### Problem details
Reproduce word for word the passage of the coconut recipes below, starting with "Coconut Pudding.—Grate fine" and going on through "minutes will suffice.".

Selected excerpt Block Start

Coconut Pudding.—Grate fine a large coconut, fry it slightly with a little butter. Make 1 pint custard with some new milk, 4 well beaten eggs, a little nutmeg, 1 tablespoonful loaf sugar; stir in gradually a small glass of brandy, adding the coconut by degrees. When well mixed, fill a pie dish, that has been lined with puff paste with the mixture, bake in a gentle oven; about 20 minutes will suffice.

Coconut Soup.—3 pints prepared stock, the kernels of 2 large coconuts, yolks of 2 eggs, juice of a lemon, 2 blades of mace, 1 saltspoonful ground cinnamon, salt and white pepper to taste, a little corn or rice flour. Throw away the liquor inside the kernels of the coconuts, remove the brown outside rind, and rasp them as fine as possible. Mix the stock with the rasped kernel, add the mace, cinnamon, pepper and salt, and let the whole simmer for ½ hour or so, when carefully strain it through fine muslin. Make a paste with the lemon-juice, the yolks of the eggs beaten up, and sufficient cornflour till of the consistency of thin batter; add this gradually to the liquor before prepared, stirring all the while. Let it simmer till ready, when serve with a separate dish of plain boiled rice.

Selected excerpt Block End
Records shown Block Start

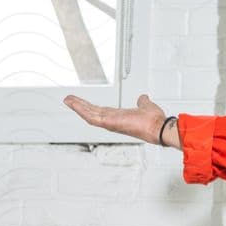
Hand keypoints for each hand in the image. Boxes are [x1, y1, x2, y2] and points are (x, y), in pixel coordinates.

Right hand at [63, 92, 179, 146]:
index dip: (90, 107)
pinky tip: (74, 104)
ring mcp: (110, 123)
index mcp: (119, 117)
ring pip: (89, 114)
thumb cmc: (154, 121)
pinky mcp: (109, 123)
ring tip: (67, 100)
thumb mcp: (146, 106)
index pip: (101, 111)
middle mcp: (112, 121)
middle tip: (68, 99)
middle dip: (79, 106)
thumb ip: (142, 102)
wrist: (159, 127)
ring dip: (77, 107)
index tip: (81, 102)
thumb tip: (143, 98)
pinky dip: (82, 110)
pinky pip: (92, 117)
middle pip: (91, 112)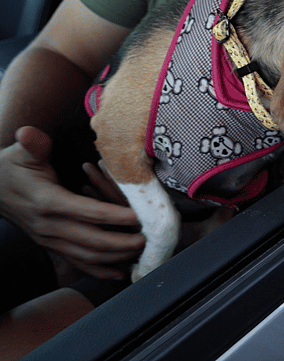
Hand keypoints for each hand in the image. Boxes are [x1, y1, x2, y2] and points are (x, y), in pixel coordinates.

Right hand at [0, 126, 144, 279]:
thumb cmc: (11, 169)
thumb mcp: (22, 153)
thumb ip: (33, 145)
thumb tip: (30, 134)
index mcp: (47, 202)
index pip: (87, 212)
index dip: (114, 215)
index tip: (138, 216)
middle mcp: (49, 226)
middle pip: (92, 241)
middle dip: (122, 242)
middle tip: (148, 238)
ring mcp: (50, 240)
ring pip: (87, 256)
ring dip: (116, 257)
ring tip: (141, 252)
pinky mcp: (51, 246)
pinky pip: (77, 263)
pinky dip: (99, 270)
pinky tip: (119, 273)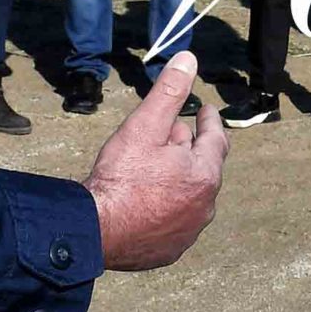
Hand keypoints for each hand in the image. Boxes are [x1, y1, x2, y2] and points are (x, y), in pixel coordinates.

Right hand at [84, 52, 225, 270]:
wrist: (95, 232)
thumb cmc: (120, 178)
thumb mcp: (145, 126)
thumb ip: (169, 93)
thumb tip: (189, 60)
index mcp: (204, 175)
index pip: (216, 140)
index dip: (209, 123)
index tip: (206, 111)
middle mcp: (203, 206)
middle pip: (202, 168)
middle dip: (190, 148)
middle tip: (176, 133)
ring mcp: (187, 232)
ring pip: (189, 196)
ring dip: (179, 179)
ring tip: (160, 167)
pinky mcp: (168, 251)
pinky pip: (173, 222)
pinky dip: (166, 207)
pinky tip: (151, 202)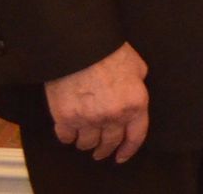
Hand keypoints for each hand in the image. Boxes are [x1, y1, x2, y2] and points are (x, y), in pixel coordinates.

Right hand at [44, 42, 148, 162]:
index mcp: (135, 104)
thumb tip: (132, 97)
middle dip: (106, 150)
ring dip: (87, 143)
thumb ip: (137, 87)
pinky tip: (69, 132)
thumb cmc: (110, 51)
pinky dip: (68, 137)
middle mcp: (113, 116)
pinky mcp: (65, 118)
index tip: (122, 156)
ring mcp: (88, 119)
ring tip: (85, 140)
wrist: (80, 46)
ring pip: (87, 143)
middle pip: (109, 143)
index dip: (129, 149)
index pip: (136, 136)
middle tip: (101, 152)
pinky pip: (66, 137)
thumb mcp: (137, 67)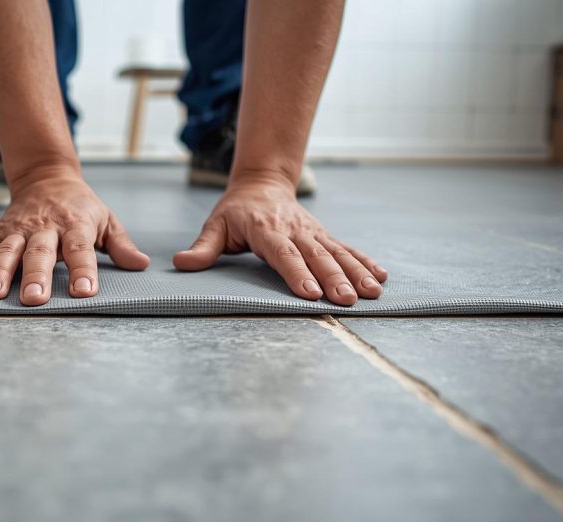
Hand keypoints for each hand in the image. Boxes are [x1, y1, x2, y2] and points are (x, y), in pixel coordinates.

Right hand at [0, 175, 149, 305]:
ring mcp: (19, 229)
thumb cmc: (81, 206)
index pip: (80, 250)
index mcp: (74, 225)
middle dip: (36, 276)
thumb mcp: (106, 220)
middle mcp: (45, 227)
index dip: (83, 271)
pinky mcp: (0, 232)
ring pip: (7, 252)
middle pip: (40, 253)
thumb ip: (121, 245)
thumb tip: (142, 264)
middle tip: (34, 300)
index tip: (84, 293)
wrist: (47, 176)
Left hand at [173, 176, 387, 305]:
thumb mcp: (216, 224)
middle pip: (316, 256)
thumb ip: (203, 247)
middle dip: (333, 279)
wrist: (262, 182)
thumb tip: (181, 262)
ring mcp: (312, 232)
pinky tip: (381, 276)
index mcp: (266, 229)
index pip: (283, 254)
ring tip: (371, 292)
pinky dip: (364, 261)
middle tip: (346, 300)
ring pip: (336, 253)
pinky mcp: (323, 235)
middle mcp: (293, 230)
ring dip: (355, 273)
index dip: (296, 273)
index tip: (310, 293)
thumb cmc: (236, 210)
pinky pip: (346, 248)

Records shown Block End

### Output of the task
Coconut Pudding.—Grate fine a large coconut, fry it slightly with a little butter. Make 1 pint custard with some new milk, 4 well beaten eggs, a little nutmeg, 1 tablespoonful loaf sugar; stir in gradually a small glass of brandy, adding the coconut by degrees. When well mixed, fill a pie dish, that has been lined with puff paste with the mixture, bake in a gentle oven; about 20 minutes will suffice.